-- Opening Marker --

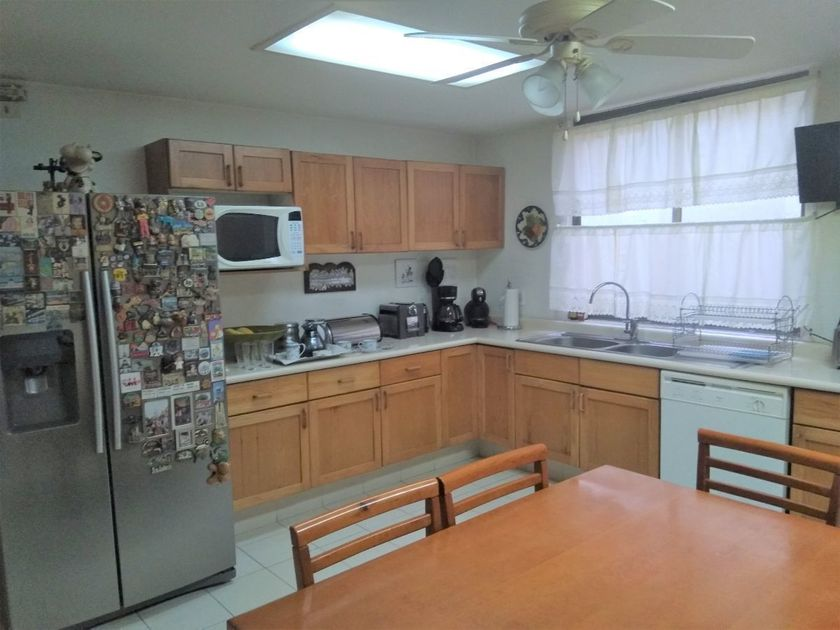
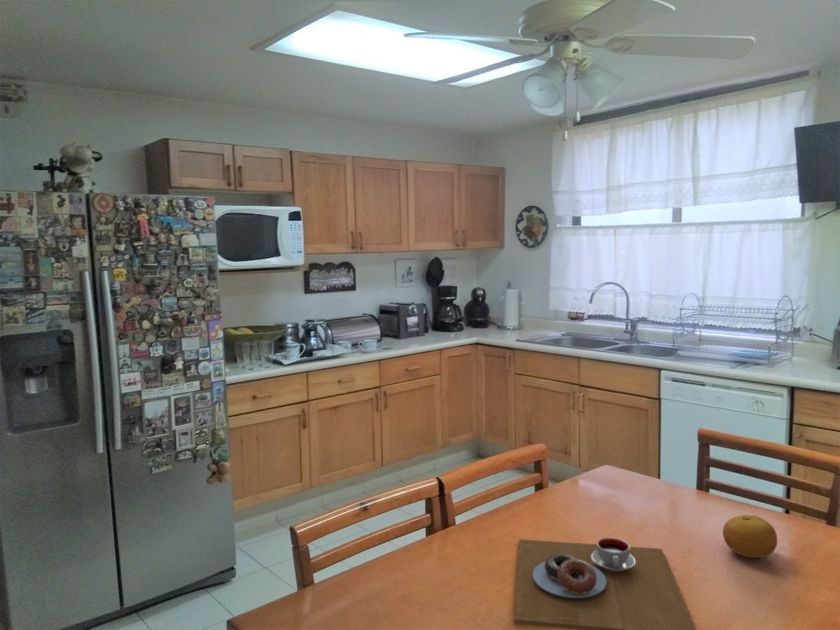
+ fruit [722,514,778,559]
+ placemat [513,537,697,630]
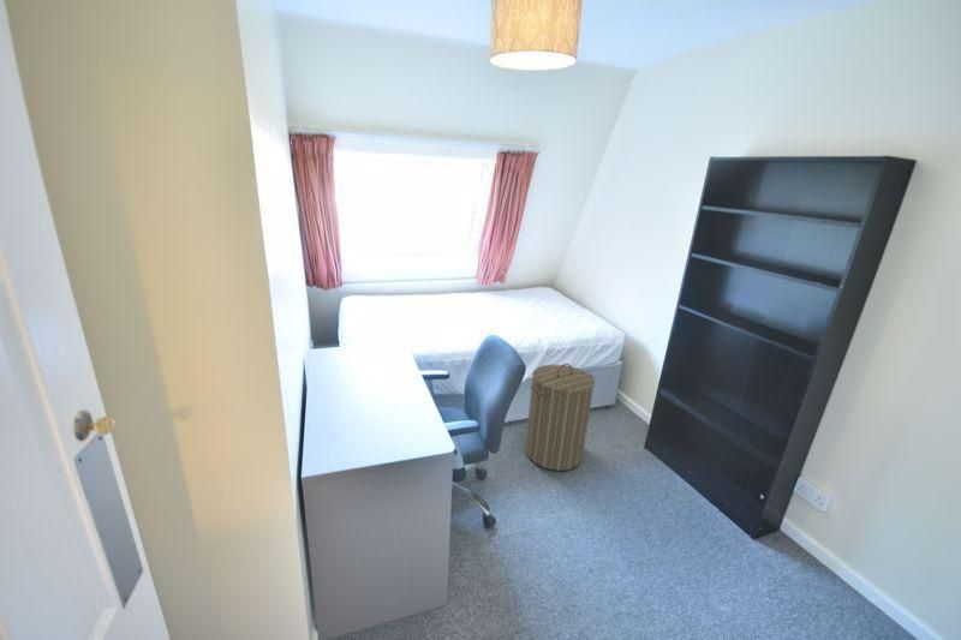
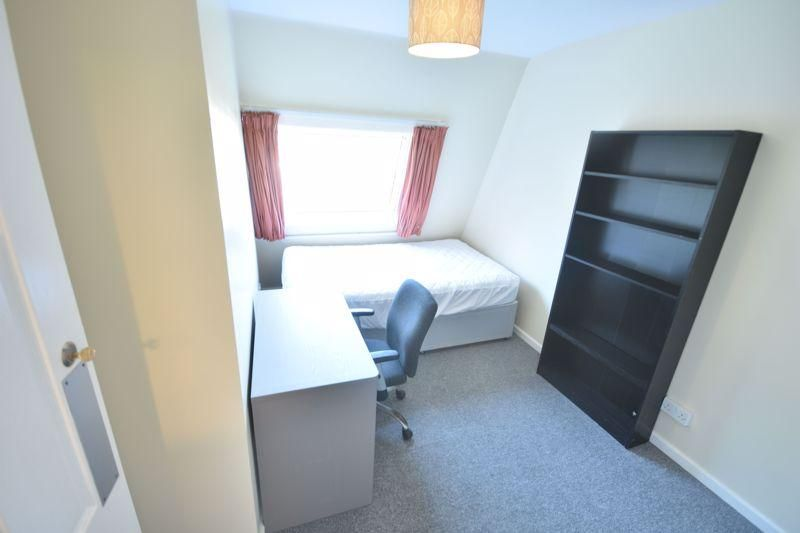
- laundry hamper [524,363,596,472]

-- Closing Marker --

### INSTRUCTIONS FOR THE TASK
From the first line to the last, retype the data exactly, without images.

### RESPONSE AREA
+ fruit [722,514,778,559]
+ placemat [513,537,697,630]
- laundry hamper [524,363,596,472]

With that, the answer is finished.